** What needs to be done **
Copy out each line of the entries below in which the string "down" appears.

** Stored data **
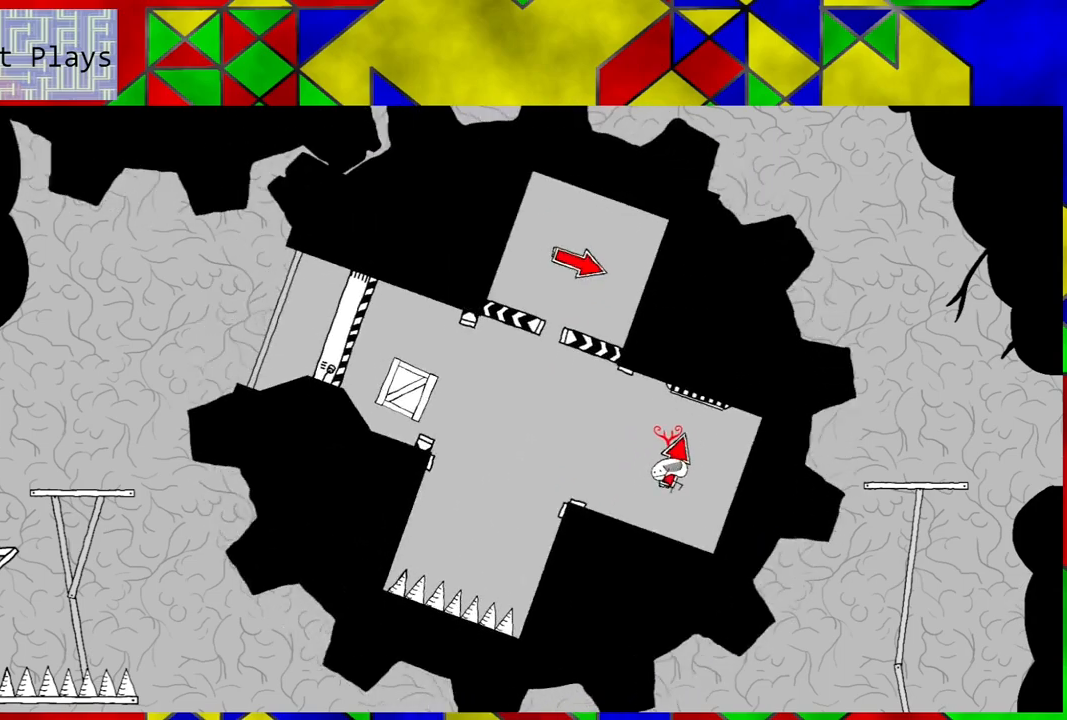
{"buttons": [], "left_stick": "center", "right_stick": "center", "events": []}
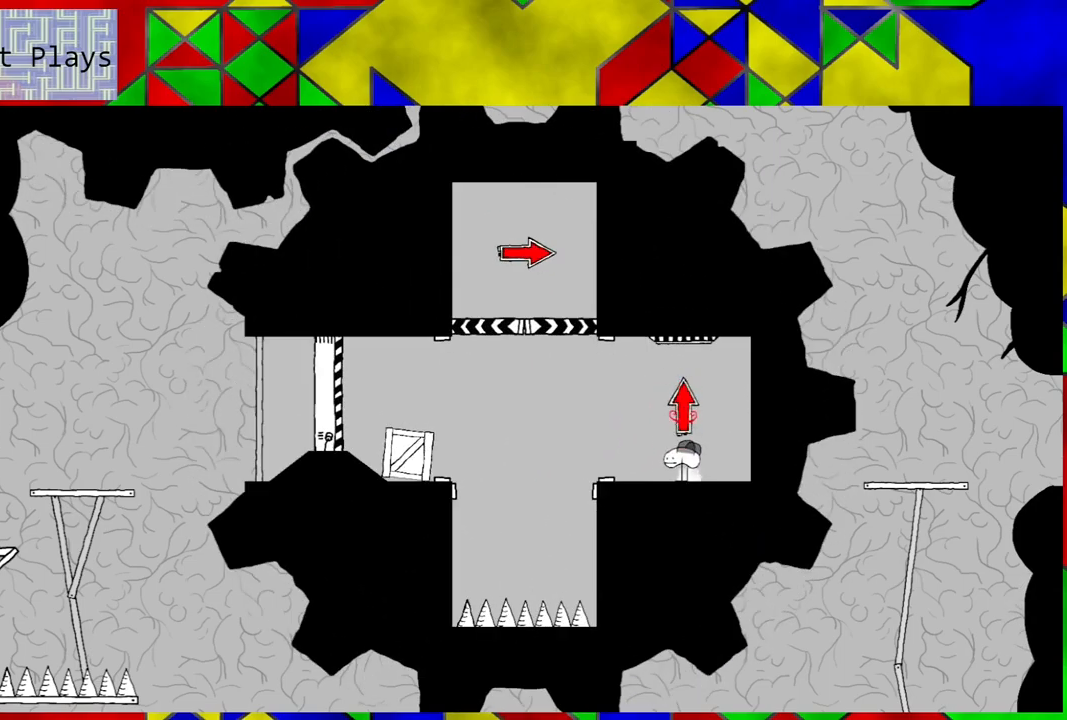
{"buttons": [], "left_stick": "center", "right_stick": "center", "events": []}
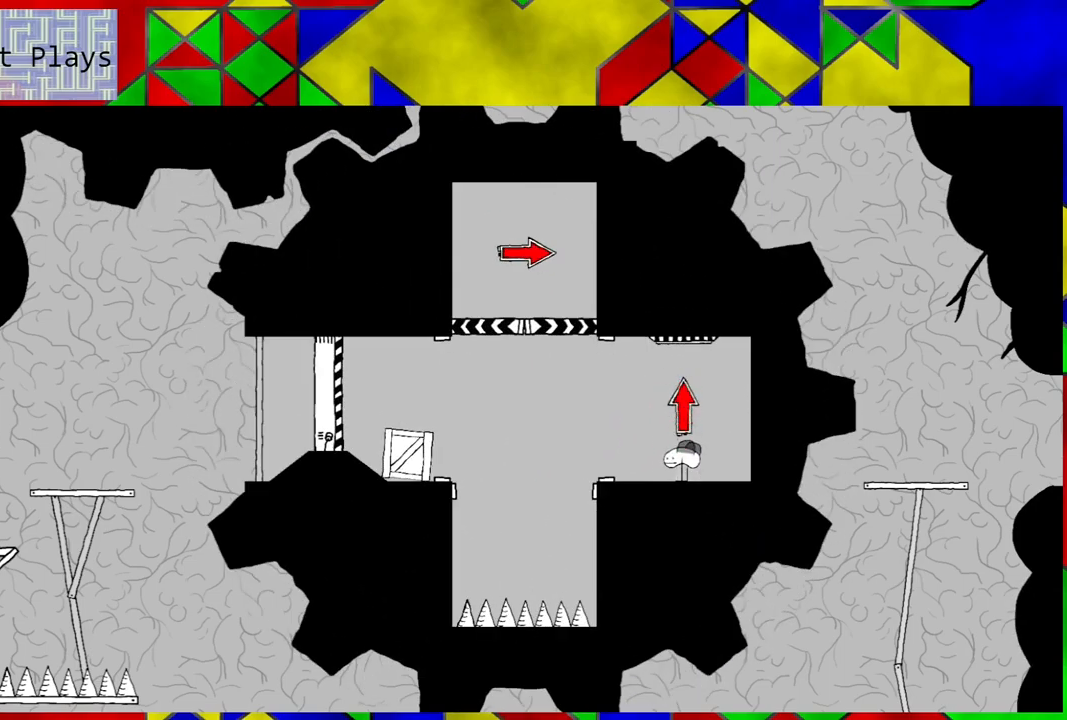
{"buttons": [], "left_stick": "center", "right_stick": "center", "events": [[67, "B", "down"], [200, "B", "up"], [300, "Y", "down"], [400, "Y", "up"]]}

* * *

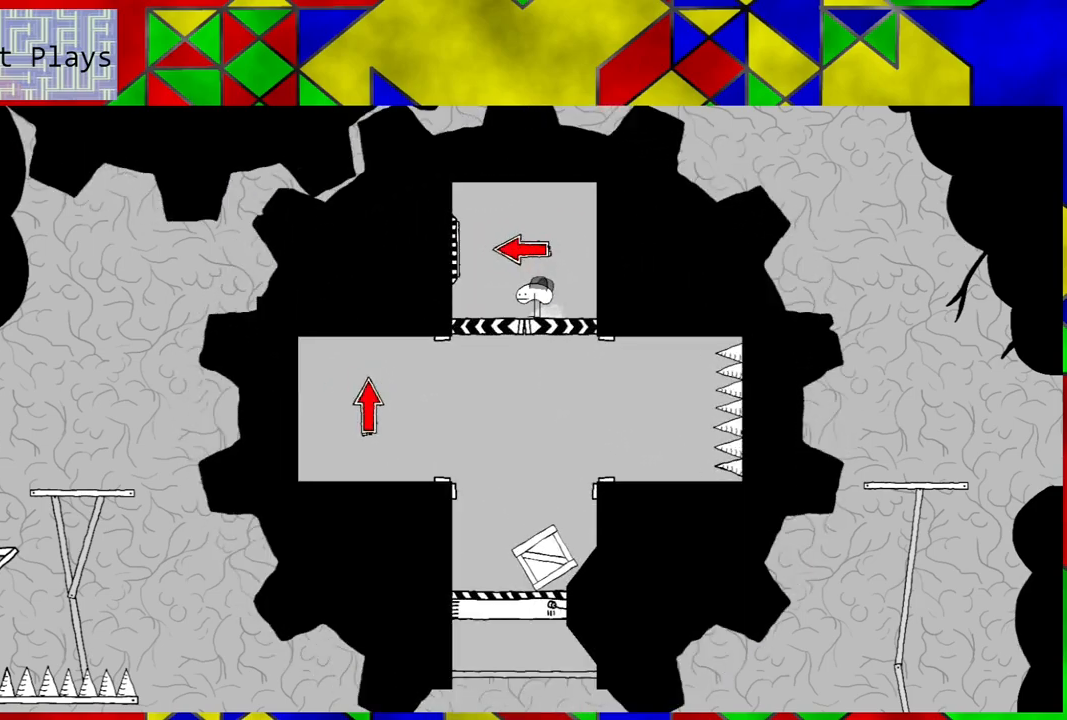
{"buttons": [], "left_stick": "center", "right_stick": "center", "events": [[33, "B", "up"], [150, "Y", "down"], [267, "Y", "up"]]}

** Response area **
{"buttons": [], "left_stick": "center", "right_stick": "center", "events": [[67, "B", "down"], [200, "B", "up"], [300, "Y", "down"], [400, "Y", "up"]]}
{"buttons": [], "left_stick": "center", "right_stick": "center", "events": [[33, "B", "up"], [150, "Y", "down"], [267, "Y", "up"]]}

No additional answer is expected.